She survived a devastating brain injury because she had already survived something harder.
Amy Stacey Curtis was a practicing installation artist widely recognized and awarded for an 18-year project presented throughout nine abandoned Maine mills. Soon after completing this ambitious opus, her brain was attacked. For 22 months, Amy would see horrific nonstop images of her suicide, this unrelenting psychosis soon accompanied by a debilitating head-to-toe loss of muscle control. Amy's arms and legs flailed, her hands and wrists curled, her head and neck swayed, and her cheeks and mouth twisted, requiring the use of a wheelchair, severely impacting her speech, and cutting her off from her community. After two psychiatric wards, eight antipsychotic drugs, and 15 months of misdiagnosing doctors, it was finally determined that Amy's brain was injured by past Lyme disease she never knew she had.
Amy's brain knew just what to do to protect her, to survive the unthinkable, and to heal what was broken-twice. Alternating between past and present-one saga that begins when Amy is seven as her father threatens to kill her, her three younger brothers, and himself, the other when Amy is 46 as a virus becomes determined to kill her by her own hand-this dual-timeline against-all-odds memoir chronicles Amy's battles and triumphs over suicide, relentless childhood trauma, and life-altering disability, with self-advocacy, perseverance, will, and a little humor.
How My Brain Saved My Life Twice could change the conversation around mental health and the hidden dangers of Lyme disease. As much as Amy's brain is a main character in her memoir, suicide is likewise a prominent theme: suicidal ideation caused by childhood trauma and suicidal psychosis caused by untreated Lyme disease.
Suicide is a taboo subject, though we should be talking about it. Globally, more than 720,000 people die by suicide every year. According to the Centers for Disease Control and Prevention, suicide is one of the leading causes of death in the United States, with one person dying by suicide every 11 minutes.
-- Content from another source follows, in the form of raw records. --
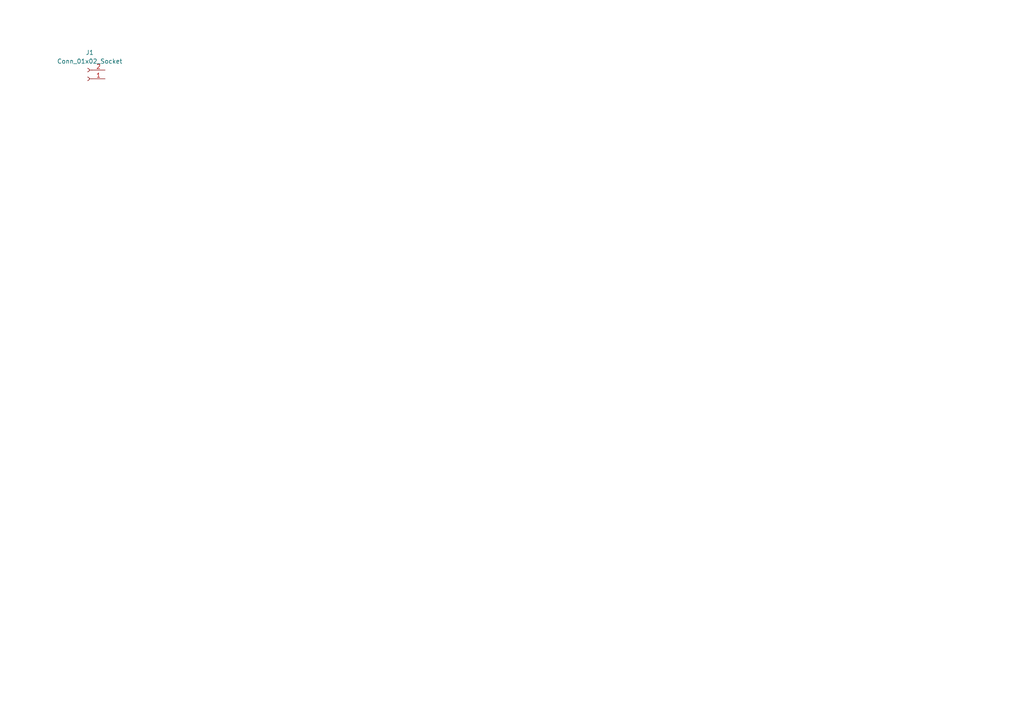
<source format=kicad_sch>
(kicad_sch
	(version 20250114)
	(generator "eeschema")
	(generator_version "9.0")
	(uuid "2d8c48d8-0319-41d5-897a-1163756f237a")
	(paper "A4")
	
	(symbol
		(lib_id "Connector:Conn_01x02_Socket")
		(at 25.4 22.86 180)
		(unit 1)
		(exclude_from_sim no)
		(in_bom yes)
		(on_board yes)
		(dnp no)
		(fields_autoplaced yes)
		(uuid "5154c30f-6ae9-4cfd-a8f8-b256f2d922c5")
		(property "Reference" "J1"
			(at 26.035 15.24 0)
			(effects
				(font
					(size 1.27 1.27)
				)
			)
		)
		(property "Value" "Conn_01x02_Socket"
			(at 26.035 17.78 0)
			(effects
				(font
					(size 1.27 1.27)
				)
			)
		)
		(property "Footprint" "Connector_JST:JST_PH_B2B-PH-K_1x02_P2.00mm_Vertical"
			(at 25.4 22.86 0)
			(effects
				(font
					(size 1.27 1.27)
				)
				(hide yes)
			)
		)
		(property "Datasheet" "~"
			(at 25.4 22.86 0)
			(effects
				(font
					(size 1.27 1.27)
				)
				(hide yes)
			)
		)
		(property "Description" "Generic connector, single row, 01x02, script generated"
			(at 25.4 22.86 0)
			(effects
				(font
					(size 1.27 1.27)
				)
				(hide yes)
			)
		)
		(pin "2"
			(uuid "7e254ef4-0fb0-4c42-a160-d372a7ab8b9a")
		)
		(pin "1"
			(uuid "82b5bf42-2542-4e7e-b054-e9554e827778")
		)
		(instances
			(project ""
				(path "/c0be3de2-9de4-4447-aa6f-537ea5f31aac/91998897-ec5d-48d5-9630-10203f145e94"
					(reference "J1")
					(unit 1)
				)
			)
		)
	)
)

</source>
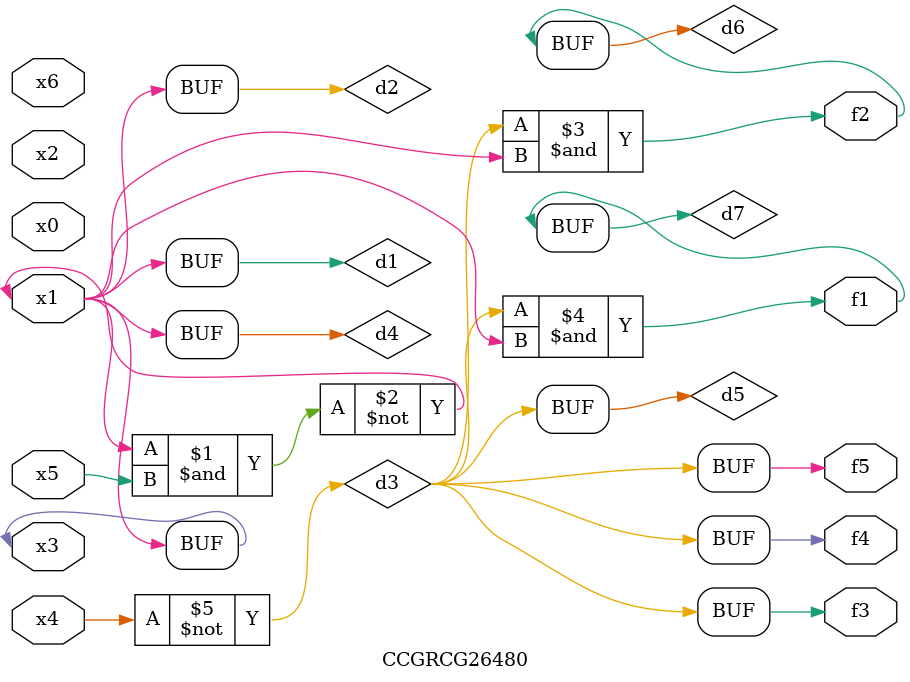
<source format=v>
module CCGRCG26480(
	input x0, x1, x2, x3, x4, x5, x6,
	output f1, f2, f3, f4, f5
);

	wire d1, d2, d3, d4, d5, d6, d7;

	buf (d1, x1, x3);
	nand (d2, x1, x5);
	not (d3, x4);
	buf (d4, d1, d2);
	buf (d5, d3);
	and (d6, d3, d4);
	and (d7, d3, d4);
	assign f1 = d7;
	assign f2 = d6;
	assign f3 = d5;
	assign f4 = d5;
	assign f5 = d5;
endmodule

</source>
Social media platforms censor or even remove posts that simply contain the word. To navigate this, many people share their stories using sentences like "I think about unaliving myself" and "My brother died by sewer slide."
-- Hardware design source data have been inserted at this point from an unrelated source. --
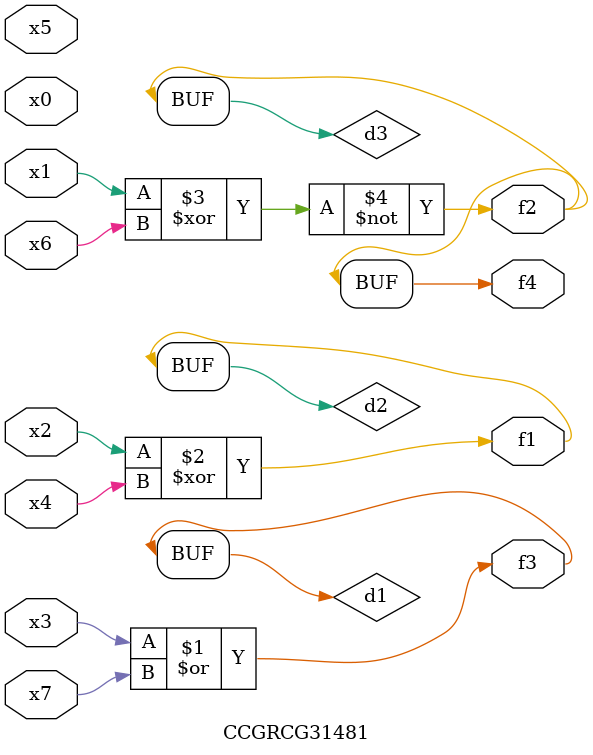
<source format=v>
module CCGRCG31481(
	input x0, x1, x2, x3, x4, x5, x6, x7,
	output f1, f2, f3, f4
);

	wire d1, d2, d3;

	or (d1, x3, x7);
	xor (d2, x2, x4);
	xnor (d3, x1, x6);
	assign f1 = d2;
	assign f2 = d3;
	assign f3 = d1;
	assign f4 = d3;
endmodule

</source>
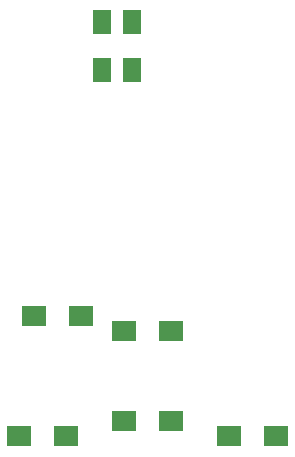
<source format=gbr>
G04 #@! TF.FileFunction,Paste,Bot*
%FSLAX46Y46*%
G04 Gerber Fmt 4.6, Leading zero omitted, Abs format (unit mm)*
G04 Created by KiCad (PCBNEW 4.0.4-stable) date 07/08/18 17:05:10*
%MOMM*%
%LPD*%
G01*
G04 APERTURE LIST*
%ADD10C,0.100000*%
%ADD11R,1.600000X2.000000*%
%ADD12R,2.000000X1.700000*%
G04 APERTURE END LIST*
D10*
D11*
X129540000Y-95980000D03*
X129540000Y-91980000D03*
X127000000Y-95980000D03*
X127000000Y-91980000D03*
D12*
X121190000Y-116840000D03*
X125190000Y-116840000D03*
X141700000Y-127000000D03*
X137700000Y-127000000D03*
X128810000Y-118110000D03*
X132810000Y-118110000D03*
X123920000Y-127000000D03*
X119920000Y-127000000D03*
X128810000Y-125730000D03*
X132810000Y-125730000D03*
M02*

</source>
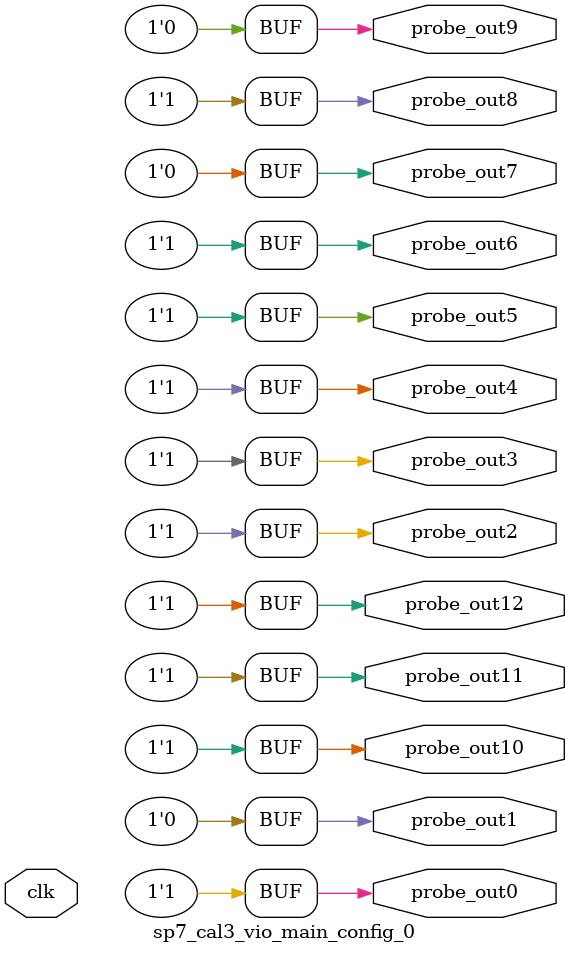
<source format=v>
`timescale 1ns / 1ps
module sp7_cal3_vio_main_config_0 (
clk,

probe_out0,
probe_out1,
probe_out2,
probe_out3,
probe_out4,
probe_out5,
probe_out6,
probe_out7,
probe_out8,
probe_out9,
probe_out10,
probe_out11,
probe_out12
);

input clk;

output reg [0 : 0] probe_out0 = 'h1 ;
output reg [0 : 0] probe_out1 = 'h0 ;
output reg [0 : 0] probe_out2 = 'h1 ;
output reg [0 : 0] probe_out3 = 'h1 ;
output reg [0 : 0] probe_out4 = 'h1 ;
output reg [0 : 0] probe_out5 = 'h1 ;
output reg [0 : 0] probe_out6 = 'h1 ;
output reg [0 : 0] probe_out7 = 'h0 ;
output reg [0 : 0] probe_out8 = 'h1 ;
output reg [0 : 0] probe_out9 = 'h0 ;
output reg [0 : 0] probe_out10 = 'h1 ;
output reg [0 : 0] probe_out11 = 'h1 ;
output reg [0 : 0] probe_out12 = 'h1 ;


endmodule

</source>
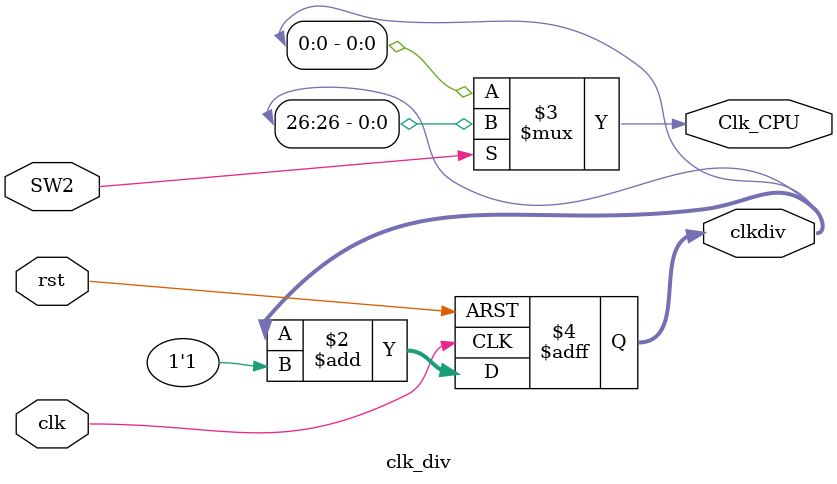
<source format=v>
`timescale 1ns / 1ps
module clk_div(input clk,
					input rst,
					input SW2,
					output reg[31:0]clkdiv,
					output Clk_CPU
					);
					
// Clock divider-Ê±ÖÓ·ÖÆµÆ÷


	always @ (posedge clk or posedge rst) begin 
		if (rst) clkdiv <= 0; else clkdiv <= clkdiv + 1'b1; end
		
	assign Clk_CPU=(SW2)? clkdiv[26] : clkdiv[0];
		
endmodule

</source>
Not saying suicide only adds to its stigma.
The author shares her battles and triumphs over suicide-witnessing her father's suicide, struggling with childhood-through-adulthood suicidal ideation, and enduring the horror of a long-term suicidal psychosis-in hopes of altering the perception of suicide as something under our control, something that is our fault, and in hopes of helping others in the midst of their own fight.
The author shares her fights and wins regarding her Lyme disease brain injury, as the general population and medical community don't yet seem to understand the damage Lyme disease can do, whether one has had it before, one has it now, or it was treated, not treated, or not treated enough.
The CDC estimates that around 476,000 people are diagnosed and treated for Lyme disease in the United States each year, while according to the U.S. Environmental Protection Agency, the reported cases are increasing due to climate change. Meanwhile, a study published in BMJ Global Health reports that the disease affects 14% of the world population.
The author hopes her story encourages the general population and the medical community to take Lyme disease more seriously, as well as helps accelerate the development of a human vaccine.